If a line in the entries contains the string "Left", include that line in your answer.

Limb landmark coordinates:

****************

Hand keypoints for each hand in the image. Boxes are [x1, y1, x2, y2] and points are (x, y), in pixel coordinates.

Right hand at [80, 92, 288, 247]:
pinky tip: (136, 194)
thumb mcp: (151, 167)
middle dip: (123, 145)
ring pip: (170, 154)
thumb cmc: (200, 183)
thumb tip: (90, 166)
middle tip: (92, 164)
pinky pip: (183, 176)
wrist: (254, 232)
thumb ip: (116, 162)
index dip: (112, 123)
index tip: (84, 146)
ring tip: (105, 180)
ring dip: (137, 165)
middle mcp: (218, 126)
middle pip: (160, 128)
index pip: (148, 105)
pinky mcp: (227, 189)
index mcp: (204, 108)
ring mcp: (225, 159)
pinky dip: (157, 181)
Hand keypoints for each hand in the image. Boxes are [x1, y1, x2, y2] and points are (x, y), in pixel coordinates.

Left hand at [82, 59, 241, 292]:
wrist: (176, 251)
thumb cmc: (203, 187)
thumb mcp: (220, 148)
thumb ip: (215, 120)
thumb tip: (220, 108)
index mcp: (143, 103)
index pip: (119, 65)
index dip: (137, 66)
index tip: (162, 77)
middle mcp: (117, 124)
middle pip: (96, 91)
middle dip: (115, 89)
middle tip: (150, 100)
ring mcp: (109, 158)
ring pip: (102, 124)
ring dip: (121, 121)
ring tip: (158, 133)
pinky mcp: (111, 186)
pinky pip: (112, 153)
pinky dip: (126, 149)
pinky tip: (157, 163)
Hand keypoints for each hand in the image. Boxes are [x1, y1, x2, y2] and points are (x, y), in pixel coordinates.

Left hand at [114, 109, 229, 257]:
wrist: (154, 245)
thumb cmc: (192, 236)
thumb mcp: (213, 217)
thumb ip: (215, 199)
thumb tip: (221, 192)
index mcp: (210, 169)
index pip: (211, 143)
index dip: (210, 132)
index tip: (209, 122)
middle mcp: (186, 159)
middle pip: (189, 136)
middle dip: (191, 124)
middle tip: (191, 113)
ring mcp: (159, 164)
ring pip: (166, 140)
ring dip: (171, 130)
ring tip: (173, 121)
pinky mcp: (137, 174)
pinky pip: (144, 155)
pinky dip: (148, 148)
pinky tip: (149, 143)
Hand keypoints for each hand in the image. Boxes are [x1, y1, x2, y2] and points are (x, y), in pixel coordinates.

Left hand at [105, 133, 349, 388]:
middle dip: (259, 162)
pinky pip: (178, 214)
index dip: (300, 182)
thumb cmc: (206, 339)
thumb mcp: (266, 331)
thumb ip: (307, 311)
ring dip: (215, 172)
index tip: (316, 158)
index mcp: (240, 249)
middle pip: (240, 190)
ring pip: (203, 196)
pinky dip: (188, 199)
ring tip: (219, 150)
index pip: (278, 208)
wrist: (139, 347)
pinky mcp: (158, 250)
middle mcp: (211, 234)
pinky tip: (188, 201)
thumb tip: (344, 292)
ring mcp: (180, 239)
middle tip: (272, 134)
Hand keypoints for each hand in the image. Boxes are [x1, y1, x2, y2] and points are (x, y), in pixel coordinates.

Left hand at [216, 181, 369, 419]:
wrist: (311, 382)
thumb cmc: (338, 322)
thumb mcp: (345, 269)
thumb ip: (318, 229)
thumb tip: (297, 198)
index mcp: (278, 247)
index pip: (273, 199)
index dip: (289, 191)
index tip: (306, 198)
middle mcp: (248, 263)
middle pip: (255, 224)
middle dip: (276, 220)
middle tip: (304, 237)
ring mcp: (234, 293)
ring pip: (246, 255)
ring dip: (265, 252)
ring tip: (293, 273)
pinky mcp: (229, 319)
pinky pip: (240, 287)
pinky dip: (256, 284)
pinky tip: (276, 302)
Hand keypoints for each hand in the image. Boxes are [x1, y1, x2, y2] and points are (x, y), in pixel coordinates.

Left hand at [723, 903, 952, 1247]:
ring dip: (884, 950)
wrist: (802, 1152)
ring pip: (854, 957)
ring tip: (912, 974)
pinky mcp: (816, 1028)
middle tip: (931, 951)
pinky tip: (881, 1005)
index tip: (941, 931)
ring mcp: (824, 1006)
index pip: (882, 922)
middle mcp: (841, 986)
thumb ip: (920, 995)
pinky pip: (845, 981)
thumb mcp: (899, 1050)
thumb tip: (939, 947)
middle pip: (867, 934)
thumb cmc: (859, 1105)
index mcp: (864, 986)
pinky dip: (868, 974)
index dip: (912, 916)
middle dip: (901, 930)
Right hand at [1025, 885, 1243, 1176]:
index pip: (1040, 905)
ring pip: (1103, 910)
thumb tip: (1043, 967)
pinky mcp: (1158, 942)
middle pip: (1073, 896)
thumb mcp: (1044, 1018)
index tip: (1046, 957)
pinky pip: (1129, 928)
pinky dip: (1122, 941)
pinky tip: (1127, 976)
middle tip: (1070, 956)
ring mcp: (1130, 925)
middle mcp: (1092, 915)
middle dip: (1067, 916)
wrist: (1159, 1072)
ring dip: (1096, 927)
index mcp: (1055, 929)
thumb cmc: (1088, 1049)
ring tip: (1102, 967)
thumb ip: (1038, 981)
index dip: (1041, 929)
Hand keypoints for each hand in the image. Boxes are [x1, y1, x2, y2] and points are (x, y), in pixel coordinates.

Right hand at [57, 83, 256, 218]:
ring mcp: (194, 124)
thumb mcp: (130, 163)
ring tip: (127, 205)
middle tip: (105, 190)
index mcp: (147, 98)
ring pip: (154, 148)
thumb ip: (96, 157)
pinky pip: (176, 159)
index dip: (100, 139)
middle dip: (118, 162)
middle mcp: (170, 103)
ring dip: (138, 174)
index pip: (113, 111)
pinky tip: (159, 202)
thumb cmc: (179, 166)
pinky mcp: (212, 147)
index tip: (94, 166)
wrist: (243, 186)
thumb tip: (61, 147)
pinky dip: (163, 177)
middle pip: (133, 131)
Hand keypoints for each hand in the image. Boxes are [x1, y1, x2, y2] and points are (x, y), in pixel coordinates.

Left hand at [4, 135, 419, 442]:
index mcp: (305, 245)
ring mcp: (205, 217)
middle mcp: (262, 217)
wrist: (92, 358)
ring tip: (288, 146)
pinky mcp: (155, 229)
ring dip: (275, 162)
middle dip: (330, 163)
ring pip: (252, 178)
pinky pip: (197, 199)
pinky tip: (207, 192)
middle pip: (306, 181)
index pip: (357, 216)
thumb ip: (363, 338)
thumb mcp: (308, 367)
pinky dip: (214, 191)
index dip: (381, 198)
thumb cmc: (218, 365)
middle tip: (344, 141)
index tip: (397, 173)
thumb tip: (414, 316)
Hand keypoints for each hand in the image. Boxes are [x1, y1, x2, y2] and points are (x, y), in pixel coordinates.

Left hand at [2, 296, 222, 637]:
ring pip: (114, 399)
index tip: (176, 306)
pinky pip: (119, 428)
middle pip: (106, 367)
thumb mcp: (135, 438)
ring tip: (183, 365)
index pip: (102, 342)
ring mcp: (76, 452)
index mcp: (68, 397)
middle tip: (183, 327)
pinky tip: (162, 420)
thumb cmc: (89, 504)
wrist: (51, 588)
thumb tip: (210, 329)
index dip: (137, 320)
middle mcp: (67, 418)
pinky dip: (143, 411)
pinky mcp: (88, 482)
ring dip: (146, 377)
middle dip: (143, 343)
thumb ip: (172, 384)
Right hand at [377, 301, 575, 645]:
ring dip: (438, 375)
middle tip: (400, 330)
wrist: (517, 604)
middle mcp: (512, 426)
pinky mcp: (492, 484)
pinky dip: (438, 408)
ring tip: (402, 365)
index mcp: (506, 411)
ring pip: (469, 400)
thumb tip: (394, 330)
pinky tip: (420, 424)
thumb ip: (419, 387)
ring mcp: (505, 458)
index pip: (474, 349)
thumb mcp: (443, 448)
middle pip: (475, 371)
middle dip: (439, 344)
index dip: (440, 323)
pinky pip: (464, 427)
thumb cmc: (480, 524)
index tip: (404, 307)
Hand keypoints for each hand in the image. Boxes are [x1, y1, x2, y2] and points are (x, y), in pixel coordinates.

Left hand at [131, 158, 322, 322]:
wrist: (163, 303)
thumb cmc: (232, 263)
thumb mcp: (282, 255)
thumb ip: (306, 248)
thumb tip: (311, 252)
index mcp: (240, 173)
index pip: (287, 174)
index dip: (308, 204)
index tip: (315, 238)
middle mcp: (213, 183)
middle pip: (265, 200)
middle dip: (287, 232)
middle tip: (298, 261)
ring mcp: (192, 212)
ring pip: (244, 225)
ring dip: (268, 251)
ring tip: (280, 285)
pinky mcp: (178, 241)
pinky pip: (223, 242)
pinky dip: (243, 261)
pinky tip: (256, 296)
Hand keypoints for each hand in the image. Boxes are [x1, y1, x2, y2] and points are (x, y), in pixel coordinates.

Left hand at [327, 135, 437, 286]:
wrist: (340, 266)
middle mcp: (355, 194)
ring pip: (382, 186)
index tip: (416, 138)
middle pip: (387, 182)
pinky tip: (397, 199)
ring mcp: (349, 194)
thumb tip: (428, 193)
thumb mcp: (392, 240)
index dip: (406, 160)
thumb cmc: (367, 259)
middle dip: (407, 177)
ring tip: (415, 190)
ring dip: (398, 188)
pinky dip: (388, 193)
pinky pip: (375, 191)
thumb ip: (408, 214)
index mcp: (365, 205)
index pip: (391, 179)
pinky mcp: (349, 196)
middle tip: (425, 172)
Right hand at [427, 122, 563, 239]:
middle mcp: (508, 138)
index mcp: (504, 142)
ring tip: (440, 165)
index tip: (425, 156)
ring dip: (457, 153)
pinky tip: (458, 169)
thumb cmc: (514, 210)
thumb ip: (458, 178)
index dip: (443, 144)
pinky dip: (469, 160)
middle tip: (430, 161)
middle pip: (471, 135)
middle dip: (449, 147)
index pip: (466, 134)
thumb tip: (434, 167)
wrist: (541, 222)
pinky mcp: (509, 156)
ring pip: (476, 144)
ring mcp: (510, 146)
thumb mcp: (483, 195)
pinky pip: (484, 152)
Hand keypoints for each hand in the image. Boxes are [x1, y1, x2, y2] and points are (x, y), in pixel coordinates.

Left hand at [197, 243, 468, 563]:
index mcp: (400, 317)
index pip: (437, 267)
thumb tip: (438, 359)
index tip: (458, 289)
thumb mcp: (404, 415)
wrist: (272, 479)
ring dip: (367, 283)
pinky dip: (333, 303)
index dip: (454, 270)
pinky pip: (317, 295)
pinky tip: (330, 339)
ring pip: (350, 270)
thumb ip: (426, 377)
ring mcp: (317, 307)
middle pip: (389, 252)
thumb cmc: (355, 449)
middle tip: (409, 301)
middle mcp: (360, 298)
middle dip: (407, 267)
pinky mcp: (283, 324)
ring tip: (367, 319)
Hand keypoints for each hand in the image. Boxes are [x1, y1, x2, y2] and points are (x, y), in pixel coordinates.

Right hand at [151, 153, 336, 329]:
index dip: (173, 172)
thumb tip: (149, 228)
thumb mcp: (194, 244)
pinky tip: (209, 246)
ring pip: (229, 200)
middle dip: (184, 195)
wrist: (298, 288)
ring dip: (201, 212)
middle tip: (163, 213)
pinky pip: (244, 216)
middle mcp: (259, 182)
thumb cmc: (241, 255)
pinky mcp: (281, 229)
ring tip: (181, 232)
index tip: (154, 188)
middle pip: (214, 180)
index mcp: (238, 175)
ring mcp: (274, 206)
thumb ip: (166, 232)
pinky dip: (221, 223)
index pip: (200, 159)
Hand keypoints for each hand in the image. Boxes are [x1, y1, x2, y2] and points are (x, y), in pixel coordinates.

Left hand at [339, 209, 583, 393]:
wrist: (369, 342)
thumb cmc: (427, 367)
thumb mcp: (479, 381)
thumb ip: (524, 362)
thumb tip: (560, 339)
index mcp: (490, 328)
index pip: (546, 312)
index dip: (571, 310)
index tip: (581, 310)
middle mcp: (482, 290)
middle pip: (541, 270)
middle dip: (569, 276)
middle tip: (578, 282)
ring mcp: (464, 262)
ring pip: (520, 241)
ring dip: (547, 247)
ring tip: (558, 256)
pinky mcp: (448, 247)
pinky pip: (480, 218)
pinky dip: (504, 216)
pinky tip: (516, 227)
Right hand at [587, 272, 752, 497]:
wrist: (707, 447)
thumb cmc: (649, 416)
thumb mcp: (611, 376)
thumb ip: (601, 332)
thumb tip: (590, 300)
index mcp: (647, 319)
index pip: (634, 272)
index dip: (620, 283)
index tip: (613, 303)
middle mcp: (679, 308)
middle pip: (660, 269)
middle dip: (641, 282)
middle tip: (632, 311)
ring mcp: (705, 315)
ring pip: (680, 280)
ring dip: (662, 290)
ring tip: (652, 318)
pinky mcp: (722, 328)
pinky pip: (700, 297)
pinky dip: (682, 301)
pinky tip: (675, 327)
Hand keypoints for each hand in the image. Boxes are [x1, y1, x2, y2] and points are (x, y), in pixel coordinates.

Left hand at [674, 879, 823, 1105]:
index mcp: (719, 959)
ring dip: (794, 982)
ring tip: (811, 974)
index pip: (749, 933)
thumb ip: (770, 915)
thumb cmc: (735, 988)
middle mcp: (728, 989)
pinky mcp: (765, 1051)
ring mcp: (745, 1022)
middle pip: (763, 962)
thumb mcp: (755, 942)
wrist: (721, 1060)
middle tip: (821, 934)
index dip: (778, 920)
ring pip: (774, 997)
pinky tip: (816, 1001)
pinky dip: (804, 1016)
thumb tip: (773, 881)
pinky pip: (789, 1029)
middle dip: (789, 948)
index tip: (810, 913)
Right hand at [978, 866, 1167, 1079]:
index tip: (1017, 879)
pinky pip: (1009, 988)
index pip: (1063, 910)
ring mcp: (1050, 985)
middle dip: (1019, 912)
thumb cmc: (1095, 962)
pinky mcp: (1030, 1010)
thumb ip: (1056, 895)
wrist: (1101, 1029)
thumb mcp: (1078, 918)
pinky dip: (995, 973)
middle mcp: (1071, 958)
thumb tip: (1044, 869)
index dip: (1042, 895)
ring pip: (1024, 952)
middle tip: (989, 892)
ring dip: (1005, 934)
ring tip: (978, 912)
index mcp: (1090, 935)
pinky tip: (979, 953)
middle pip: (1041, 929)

****************

■ Output for this task
Left hand at [82, 59, 241, 292]:
Left hand at [114, 109, 229, 257]:
Left hand at [105, 133, 349, 388]:
Left hand at [216, 181, 369, 419]:
Left hand at [723, 903, 952, 1247]:
Left hand at [4, 135, 419, 442]:
Left hand at [2, 296, 222, 637]:
Left hand at [131, 158, 322, 322]:
Left hand at [327, 135, 437, 286]:
Left hand at [197, 243, 468, 563]:
Left hand at [339, 209, 583, 393]:
Left hand at [674, 879, 823, 1105]:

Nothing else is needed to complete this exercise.